## ABOUT THIS EXERCISE
Revise the lines of the listing below, substituting "GOAL ORIENTED" for "RESULT DRIVEN" and leaving every other character as it is.

## DATA FOR THIS TASK
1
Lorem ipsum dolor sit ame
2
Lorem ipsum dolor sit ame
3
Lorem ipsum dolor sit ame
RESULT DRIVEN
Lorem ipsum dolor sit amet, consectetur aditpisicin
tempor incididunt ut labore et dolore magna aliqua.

## WRITTEN ANSWER
1
Lorem ipsum dolor sit ame
2
Lorem ipsum dolor sit ame
3
Lorem ipsum dolor sit ame
GOAL ORIENTED
Lorem ipsum dolor sit amet, consectetur aditpisicin
tempor incididunt ut labore et dolore magna aliqua.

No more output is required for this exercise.